In addition, the promotion of the more controversial aspects of Sexual and Reproductive Health and Rights (SRHR) has always been initiated by women’s health and rights organizations and networks and other NGOs and civil society organizations (CSOs). In the North, SRHR – and especially the more controversial part of the ICPD agenda – was historically launched by and advocated by courageous and farsighted individuals and non-government entities – and only much later taken up by Governments.
Similarly, in the Global South, it is civil society that must take the lead, but unless strong efforts are made, their voice is likely to not be effective.

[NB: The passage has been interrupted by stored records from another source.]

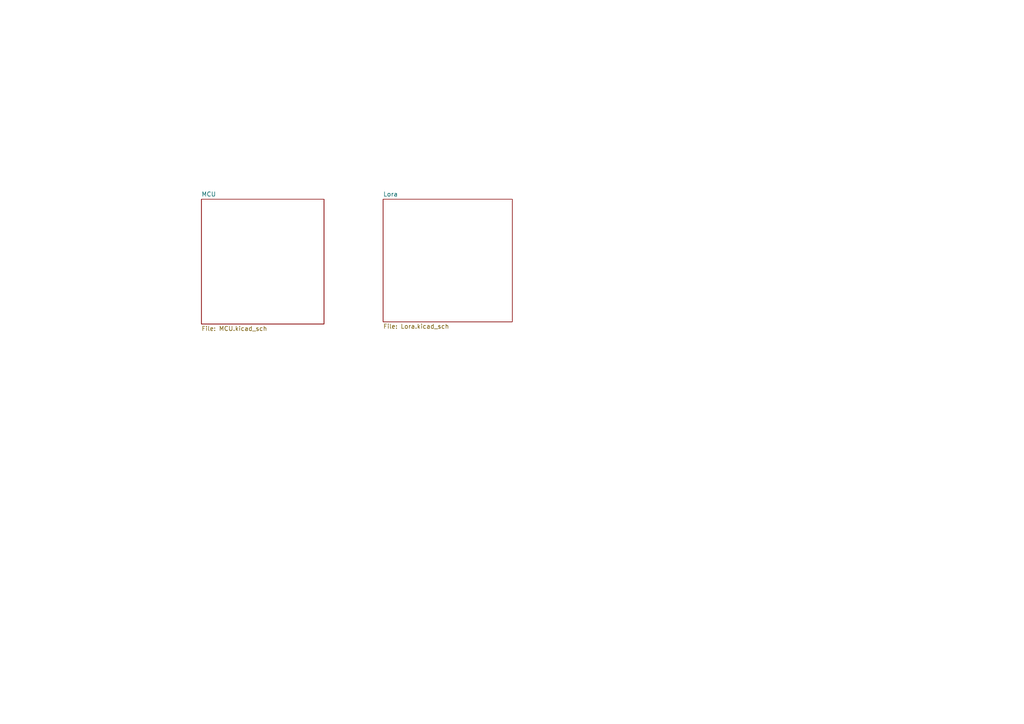
<source format=kicad_sch>
(kicad_sch (version 20230121) (generator eeschema)

  (uuid a43c9f49-a377-412b-811b-0eb5564396eb)

  (paper "A4")

  


  (sheet (at 58.42 57.785) (size 35.56 36.195) (fields_autoplaced)
    (stroke (width 0.1524) (type solid))
    (fill (color 0 0 0 0.0000))
    (uuid 1c0c159e-3a04-4b91-a60a-e0a2b5043c77)
    (property "Sheetname" "MCU" (at 58.42 57.0734 0)
      (effects (font (size 1.27 1.27)) (justify left bottom))
    )
    (property "Sheetfile" "MCU.kicad_sch" (at 58.42 94.5646 0)
      (effects (font (size 1.27 1.27)) (justify left top))
    )
    (instances
      (project "node_v0.1"
        (path "/a43c9f49-a377-412b-811b-0eb5564396eb" (page "2"))
      )
    )
  )

  (sheet (at 111.125 57.785) (size 37.465 35.56) (fields_autoplaced)
    (stroke (width 0.1524) (type solid))
    (fill (color 0 0 0 0.0000))
    (uuid b751dc90-8b9a-46de-9ff1-5a8c844c6f22)
    (property "Sheetname" "Lora" (at 111.125 57.0734 0)
      (effects (font (size 1.27 1.27)) (justify left bottom))
    )
    (property "Sheetfile" "Lora.kicad_sch" (at 111.125 93.9296 0)
      (effects (font (size 1.27 1.27)) (justify left top))
    )
    (instances
      (project "node_v0.1"
        (path "/a43c9f49-a377-412b-811b-0eb5564396eb" (page "3"))
      )
    )
  )

  (sheet_instances
    (path "/" (page "1"))
  )
)

</source>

In developing countries, most CSOs, and especially those who engage in advocacy for and promotion of SRHR issues, do not have easy access to reliable sources of funding and it is particularly difficult for them to raise money to invest in strengthening their own core capacities to influence and monitor the implementation of adequate policies and programmes.
In the North, many smaller CSOs, which have traditionally played a very important role in promoting SRHR and capacity building of South CSOs, have lost their funding or experienced significant reductions in support as donors move towards making larger grants to a small number of large organizations. Although a substantial number of global health (funding) initiatives have been set up, most have been for HIV/AIDS while other aspects of SRHR have been neglected and thus have not benefited to any significant degree.

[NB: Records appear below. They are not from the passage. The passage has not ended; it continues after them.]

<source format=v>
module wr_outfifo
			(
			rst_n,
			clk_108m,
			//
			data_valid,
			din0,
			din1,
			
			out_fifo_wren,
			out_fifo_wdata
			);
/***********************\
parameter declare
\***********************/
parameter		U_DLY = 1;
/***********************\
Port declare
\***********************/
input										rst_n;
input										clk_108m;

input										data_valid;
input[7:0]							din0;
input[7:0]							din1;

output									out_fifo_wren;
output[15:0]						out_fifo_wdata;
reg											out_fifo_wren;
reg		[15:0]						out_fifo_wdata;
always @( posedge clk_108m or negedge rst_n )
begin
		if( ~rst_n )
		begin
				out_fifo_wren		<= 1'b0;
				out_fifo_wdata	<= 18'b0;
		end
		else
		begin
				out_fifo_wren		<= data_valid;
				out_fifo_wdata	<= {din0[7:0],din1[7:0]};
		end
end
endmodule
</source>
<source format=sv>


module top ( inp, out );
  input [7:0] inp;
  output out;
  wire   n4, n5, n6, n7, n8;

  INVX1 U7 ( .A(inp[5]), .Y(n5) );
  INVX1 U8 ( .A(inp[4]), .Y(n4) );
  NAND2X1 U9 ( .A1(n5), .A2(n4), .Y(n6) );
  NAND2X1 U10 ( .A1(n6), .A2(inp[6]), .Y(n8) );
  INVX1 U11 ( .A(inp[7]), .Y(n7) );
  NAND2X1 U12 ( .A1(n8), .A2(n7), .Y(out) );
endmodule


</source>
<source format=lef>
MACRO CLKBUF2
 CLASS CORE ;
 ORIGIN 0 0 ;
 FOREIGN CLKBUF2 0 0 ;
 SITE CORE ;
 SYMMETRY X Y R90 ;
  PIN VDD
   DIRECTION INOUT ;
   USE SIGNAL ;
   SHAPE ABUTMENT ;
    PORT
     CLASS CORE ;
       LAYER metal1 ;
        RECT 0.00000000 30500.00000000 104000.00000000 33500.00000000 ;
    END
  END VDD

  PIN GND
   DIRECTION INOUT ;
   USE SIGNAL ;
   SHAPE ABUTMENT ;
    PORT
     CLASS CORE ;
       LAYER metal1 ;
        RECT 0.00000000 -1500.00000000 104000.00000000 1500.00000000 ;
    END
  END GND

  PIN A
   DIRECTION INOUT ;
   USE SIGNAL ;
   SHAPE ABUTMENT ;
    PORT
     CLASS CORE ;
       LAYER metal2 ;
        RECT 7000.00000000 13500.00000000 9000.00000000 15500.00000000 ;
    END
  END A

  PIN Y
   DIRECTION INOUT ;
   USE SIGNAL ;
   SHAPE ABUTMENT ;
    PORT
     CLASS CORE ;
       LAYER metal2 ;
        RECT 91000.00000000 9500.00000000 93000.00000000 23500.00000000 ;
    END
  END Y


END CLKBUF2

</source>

How would the local and global community benefit from addressing this problem?
While the provision of voluntary family planning services to all who want them is one of the single most effective pathways to improved women’s and children’s health, and access to safe abortion services to all who need them will reduce maternal mortality by 1/3 it is now clear that meeting existing global unmet need for these services would deliver an additional environmental benefit., Empowering the 200 million women worldwide who have an unmet need for family planning to have control over their fertility, would have a significant effect in reducing greenhouse gas emissions through curbing population growth, while simultaneously improving the health and wellbeing of women and children around the world. This could make a large contribution to the estimated 8-15% reductions in emissions needed to avert dangerous climate change. The cost of providing family planning services, at roughly six billion $US per year, is minimal compared to other emission reduction strategies. It is time for family planning to take its place as also being one of the most cost effective strategies for climate change reduction.

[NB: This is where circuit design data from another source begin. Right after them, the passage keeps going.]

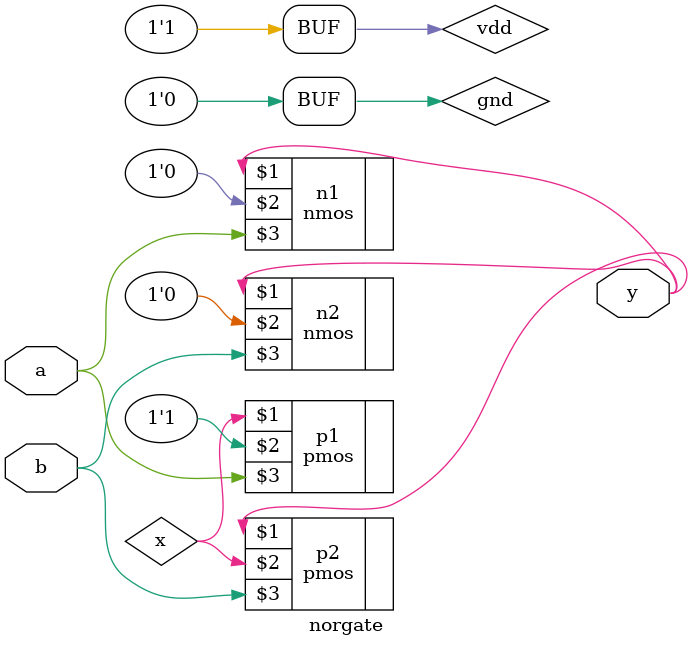
<source format=v>
module norgate(
input a,b,
output y);
supply1 vdd;
supply0 gnd;
wire x;
pmos p1(x,vdd,a);
pmos p2(y,x,b);
nmos n1(y,gnd,a);
nmos n2(y,gnd,b);
endmodule


</source>
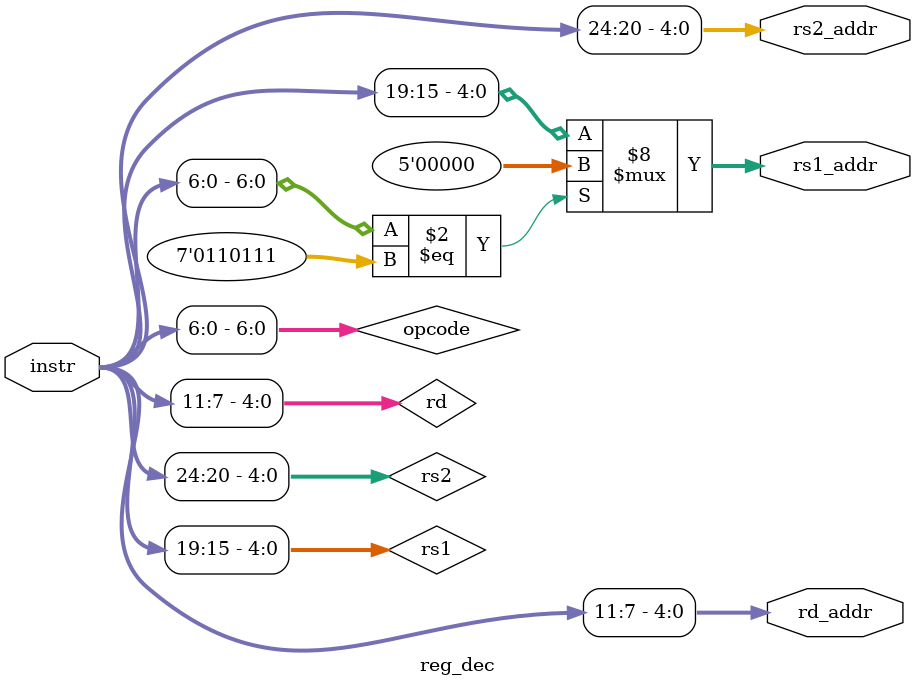
<source format=sv>
module reg_dec (
    input  [31:0] instr,
    output reg [4:0] rs1_addr, rs2_addr, rd_addr
);

    wire [4:0] rs1, rs2, rd;
    wire [6:0] opcode;

    assign rs2 = instr[24:20];
    assign rs1 = instr[19:15];
    assign rd  = instr[11:7];
    assign opcode = instr[6:0];

    localparam LUI = 7'b0110111;

    always @(*) begin
        if (opcode == LUI)
        begin
            rs1_addr = 0;
            rs2_addr = rs2;
            rd_addr  = rd;
        end
        else
        begin
            rs1_addr = rs1;
            rs2_addr = rs2;
            rd_addr  = rd;
        end
     end

endmodule
</source>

Why is it important to help SRHR civil society now?
Since 2000, more conservative forces have advocated strongly against the more progressive SRHR agenda – and heavily influenced and financed governments and NGOs in the South to promote a conservative view such as criminalizing abortion and homosexuality, reducing access to family planning and restricting young, unmarried people’s access to information and services. Even within the EU, the UN and other international fora, this more conservative view, which has made a strong attempt to roll back the agreed ICPD Agenda, is gaining strength. A similar coordinated effort to promote the full agreed ICPD agenda internationally and at country level has not taken place; this now poses a real threat to achieving the MDGs and the ICPD agenda.
The entire global community therefore has a stake in making sure that the analytical work and policy dialogue that will result from these anniversaries renews and strengthens commitment to SRHR.